容奕的這聲對不起葉琬愔在前世等了許久,連死都沒能等到,而到了如今她已然不再需要。

淚水就要決堤,還是她拼命忍住才沒讓它流下來,只是想到前世不免還是覺著寒心。

“你說你傷害我是為了保護我,為了讓他人轉移對我的註意,可我那前半生的傷害全是你帶來的。”

容奕實在無話可說,因為前世對她造成的傷害確實存在。

葉琬愔真是覺著諷刺,嘴上說是為她好,可他卻用實際行動來害她。

“我不明白,容奕,若是真心愛一個人怎會舍得傷她?難道不是應該好好的愛護她,保護她嗎?怎會口口聲聲說愛她,背地裏卻做出傷害她的事來呢?若這就是你說的愛,那代價未免也太大了些吧?”

容奕慌了神,“不,不是這樣的。”

他越想解釋,就越說不清,只想抓住葉琬愔將她抱在懷裏。

葉琬愔側身躲過容奕伸過來的手,神情冷漠至極,“打著為一個人好的旗號幹著害她的事,那不是在保護她,容奕,我希望你能明白,你若是真愛她就應該設身處地為她著想,信她、護她,而不是做傷她的那柄利劍。”
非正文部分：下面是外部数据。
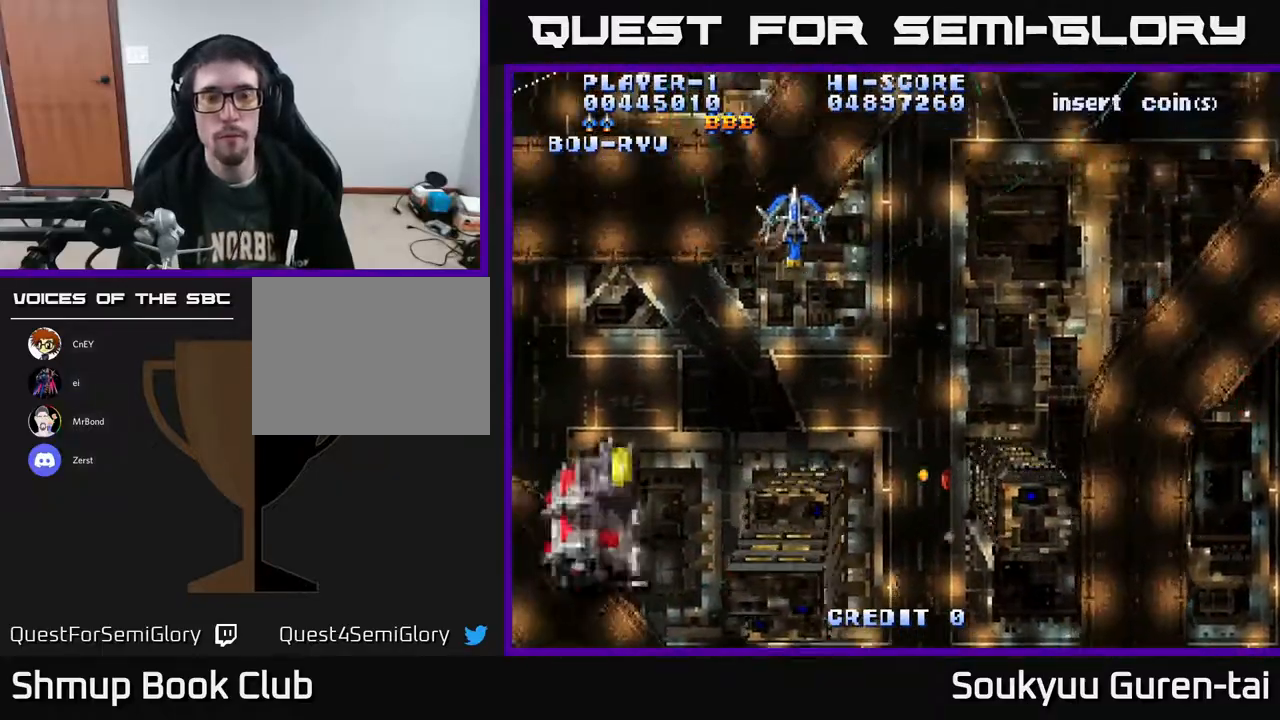
{"buttons": ["A", "DPAD_DOWN"], "right_stick": "center", "events": [[267, "DPAD_DOWN", "down"], [333, "DPAD_RIGHT", "up"]]}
她對容奕早就心已死,對他再提不起任何愛戀,她藏在袖中的右手擡起高至頭頂,做了個起誓的動作。

“皇天在上,特此見證,我葉琬愔今與容奕恩斷義絕,在此起誓,若日後再同他有所糾葛,則讓我不得好死,不入輪回,魂飛魄散。”

容奕驚呆住,萬沒想到葉琬愔為了不與他有幹系竟然會這樣,寧願發毒誓咒自己都不願再與他相幹。

他也不知該如何緩解,自以為是在用自己的方式護她,卻不想成了傷害她的利劍,造成如今這個局面。
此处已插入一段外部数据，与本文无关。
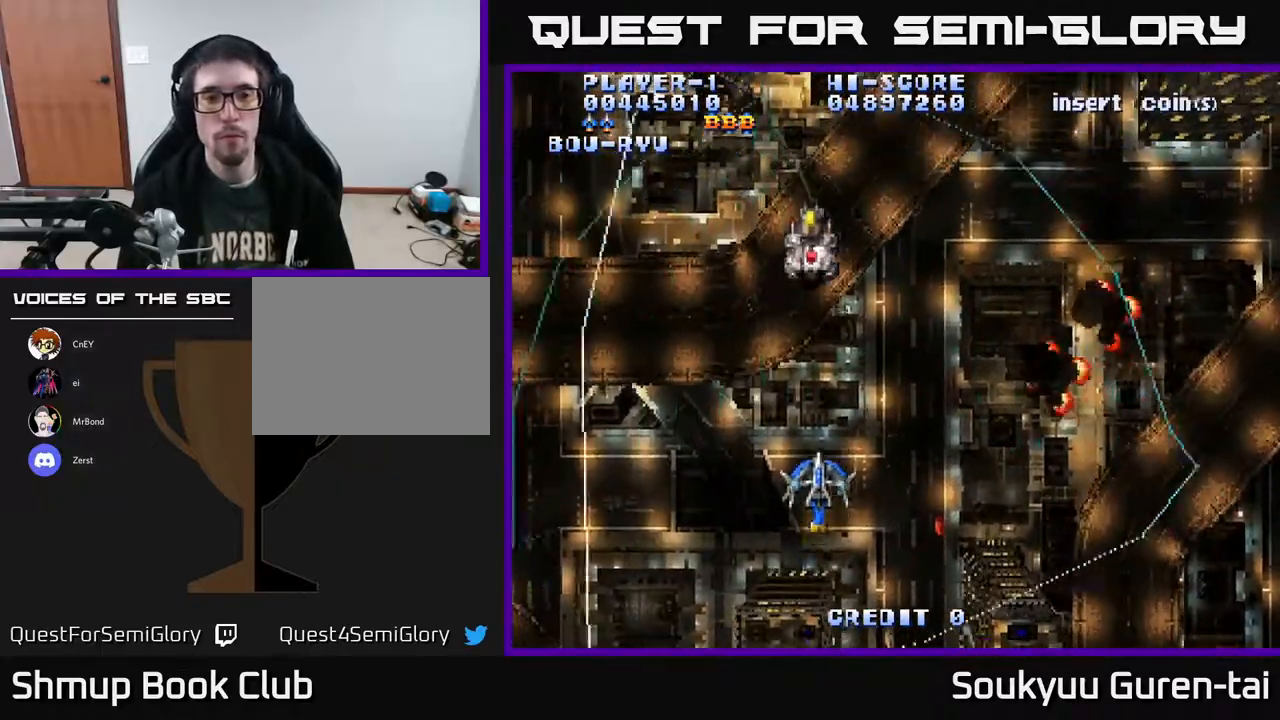
{"buttons": ["A", "DPAD_DOWN", "DPAD_RIGHT"], "right_stick": "center", "events": [[133, "DPAD_RIGHT", "down"], [250, "DPAD_UP", "up"], [400, "DPAD_DOWN", "down"]]}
葉琬愔平覆情緒,淡淡說道:“我們就此別過吧,以後就當從未認識過。”

容奕眼皮動了動,有些呆滯地看向葉琬愔。

就此別過?他忽而又嗤笑,他們兩人糾纏了那麽久,豈是一句就此別過就能一了百了的?

“我不允。”他看著葉琬愔,語氣有些微怒,帶著些固執,“你把我當成什麽了?你的奴才嗎?召之即來揮之即去,用則招手不用則滾。”

葉琬愔知他是什麽意思,當下也懶得同他演戲,“是我求著你幫我的嗎?這一世我巴不得離你遠遠的,是你死皮賴臉纏上我的,現在倒怪起我來了?”

她不止一次說過同他不相幹的話,是他一直不當真,到了如今反成她的錯了。

容奕心微微顫抖,是,沒錯,這一世是他糾纏在先,盡管她說出狠心的話可他還是有些不甘心,“那你對我,是否還存有愛意?”

葉琬愔搖頭,“沒有,我對你的愛意早在你傷害我時就消失殆盡。”

“那你為何又不反對我的靠近?”

見他還不死心,葉琬愔告訴他實話,“自從知道你是精密衛首領後,我只有一個想法,那就是利用你,將陷害我父親那些人處死,所以我對你從頭到尾只有利用,別無他想。”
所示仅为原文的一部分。